Honorary Consul of the Kingdom of Tonga to the Kingdom of the Netherlands
- Incumbent
- Assumed office 15 March 2024
- Monarch: Tupou VI
- Prime Minister: Siaosi Sovaleni Samiu Vaipulu ʻAisake Eke

Ambassador of the Kingdom of Tonga to Japan
- In office 3 October 2012 – 2024

Personal details
- Born: Tonga

= Tania Laumanulupe ʻo Talafolika Tupou =

Tongan diplomat

Tania Laumanulupe ʻo Talafolika Tupou, Lady Fusitu’a, is a Tongan diplomat. She has served as the first Resident Ambassador of the Kingdom of Tonga to Japan and as Honorary Consul of the Kingdom of Tonga to the Kingdom of the Netherlands.

== Career ==
Topou served as Consul in San Francisco from 1996-2004. She became Office Manager of the Joint Office for Commonwealth Permanent Missions to the United Nations, in New York City, in March 2005.

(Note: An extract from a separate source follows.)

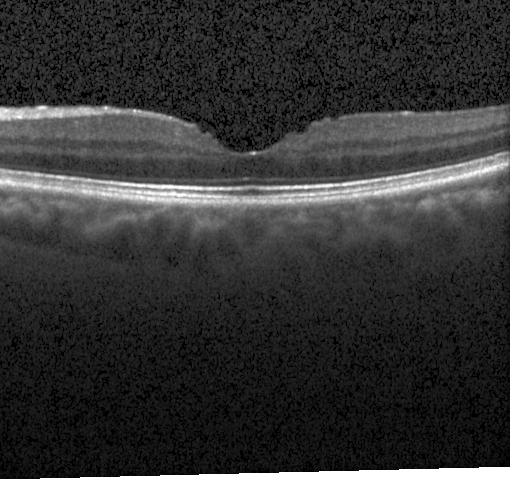
Optical coherence tomography scan · spectral-domain optical coherence tomography
Impression: neither choroidal neovascularization, diabetic macular edema, nor drusen.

Tupou worked as the deputy private secretary to the King of Tonga, Tupou VI, from 2009 to 2012.

On 3 October 2012, Tupou was appointed to serve as the first Resident Ambassador of Tonga to Japan. She liaised with Japanese diplomats regarding the provision of aid to Tonga, including for the introduction of a water supply system and the instalment of solar panels, oral health programmes for children, building hospitals and knowledge sharing for geographical disaster management.

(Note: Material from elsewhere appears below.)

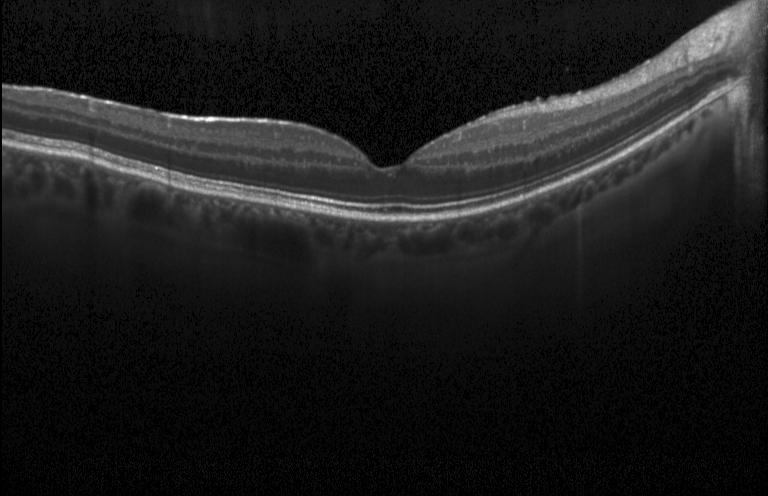

Impression: neither choroidal neovascularization, diabetic macular edema, nor drusen.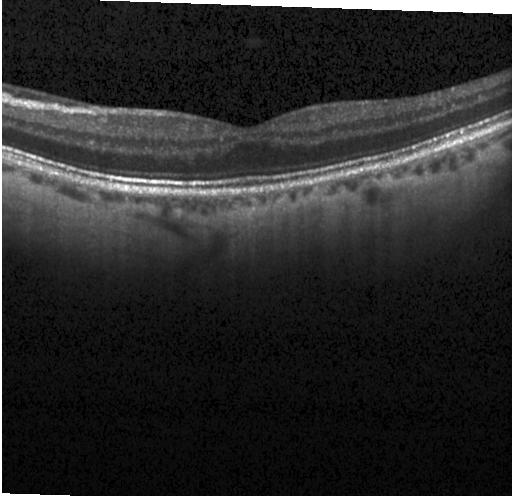 Macular OCT demonstrating no evidence of choroidal neovascularization, diabetic macular edema, or drusen.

In December 2014, Tupou spoke at the "Women’s Leadership in Different Cultural Contexts: Learning from Women Ambassadors to Japan" International Symposium at Ochanomizu University, where she promoted initiatives to increase women in the fields of politics and decision making.

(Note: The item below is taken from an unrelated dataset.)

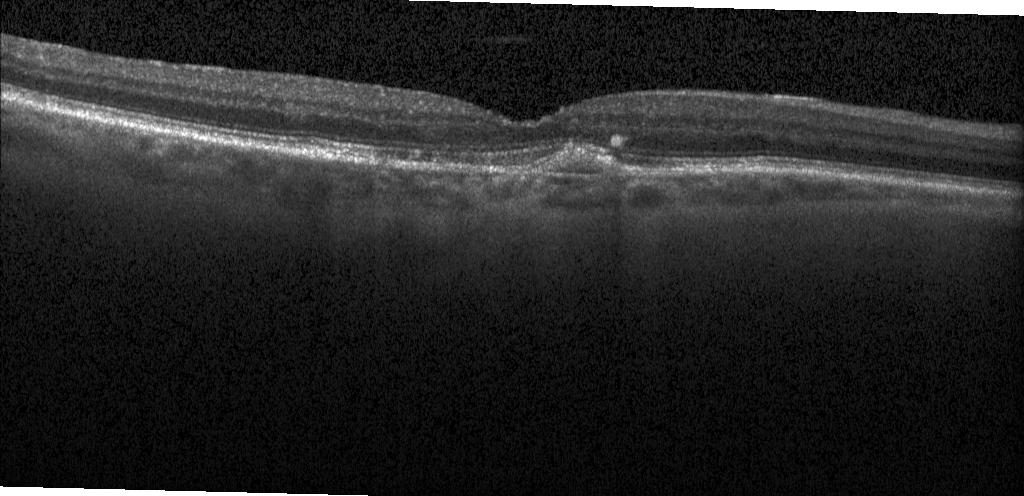 SD-OCT · optical coherence tomography B-scan.
Macular OCT: a choroidal neovascular membrane.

In 2015, Tupou discussed how the procurement of potable water and evacuation facilities is of utmost importance at the United Nations (UN) 2015 World Conference on Disaster Risk Reduction held in Sendai, Tōhoku, Japan.

In February 2016, Tupou was interviewed by Japanese student interns for the Association for Promotion of International Cooperation (APIC). In 2017, Tupou represented Tonga at the third triannual Pacific Islands Leaders Meeting (PALM) in Tokyo, Japan, and attended the "Tokyo Ambassadors Night" reception at the Sheraton Miyako Hotel in Tokyo.

In 2019, Tupou became Lord Chamberlain in Nuku'alofa.

On 15 March 2024, Tupou was appointed to serve as Honorary Consul to the Kingdom of the Netherlands.